April 6, 2015, Carlos Moncayo, 22, was working for subcontractor Sky Materials on a project at 9-19th Ninth Avenue in New York City, generalled by Harco Construction, owned by Kenneth Hart.
Sky Materials foreman Wilmer Cueva and site superintendent Alfonso Prestia sent Moncayo into a 13-foot trench with no safety shoring. Just minutes after , the trench began to collapse, burying Moncayo up to his neck and killing him instantly as his body was crushed by thousands of pounds of dirt.
An inspection company at the site had repeatedly warned the contractors about safety hazards but their warnings fell on deaf ears. A safety inspector again warned the supervisors on April 6, 2015 about the unfortified trench. Two hours after that warning, Prestia ordered Moncayo and three other workers out of the trench. Unfortunately, Prestia gave the order in English and the men in the trench spoke Spanish. Twenty minutes later, Cueva repeated the get out order in Spanish, just as the trench was caving in.
District Attorney Cyrus Vance said Moncayo was an undocumented worker who came to the United States after graduating from high school and lived with his sister and her children. City Department of Investigations Commissioner Mark Peters said Moncayo had taken a $500 OSHA-required course to learn how to build scaffolding.

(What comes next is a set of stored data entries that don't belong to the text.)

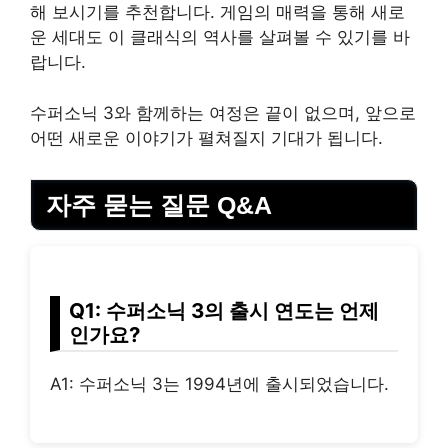
해 보시기를 추천합니다. 게임의 매력을 통해 새로
운 세대도 이 클래식의 역사를 살펴볼 수 있기를 바
랍니다.
수퍼소닉 3와 함께하는 여정은 끝이 없으며, 앞으로
어떤 새로운 이야기가 펼쳐질지 기대가 됩니다.
자주 묻는 질문 Q&A
Q1: 수퍼소닉 3의 출시 연도는 언제
인가요?
A1: 수퍼소닉 3는 1994년에 출시되었습니다.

“Construction companies are responsible for the safety of the individuals that work on their projects, regardless of union or immigration status,” Vance added. “The safety of our city begins with the safety of those who lay the foundation.”
"The irony here is too great to ignore," Peters said. "An immigrant to this country scrapes together $500 to make sure he complies with the laws . . . A company that can afford to do things right decides to cut corners, evade the law and gets that immigrant killed."
“We are happy that justice was done for the family, and we are very confident that contractors will take heed on what not to do,” said Omar Henriquez of Wantagh, an organizer with the National Day Labor Organizing Network. The group says this may be the first time a general contractor has been found criminally responsible.
State Supreme Court Judge Kirke Bartley also found the company guilty on charges of criminally negligent homicide and guilty on three of four counts of reckless endangerment.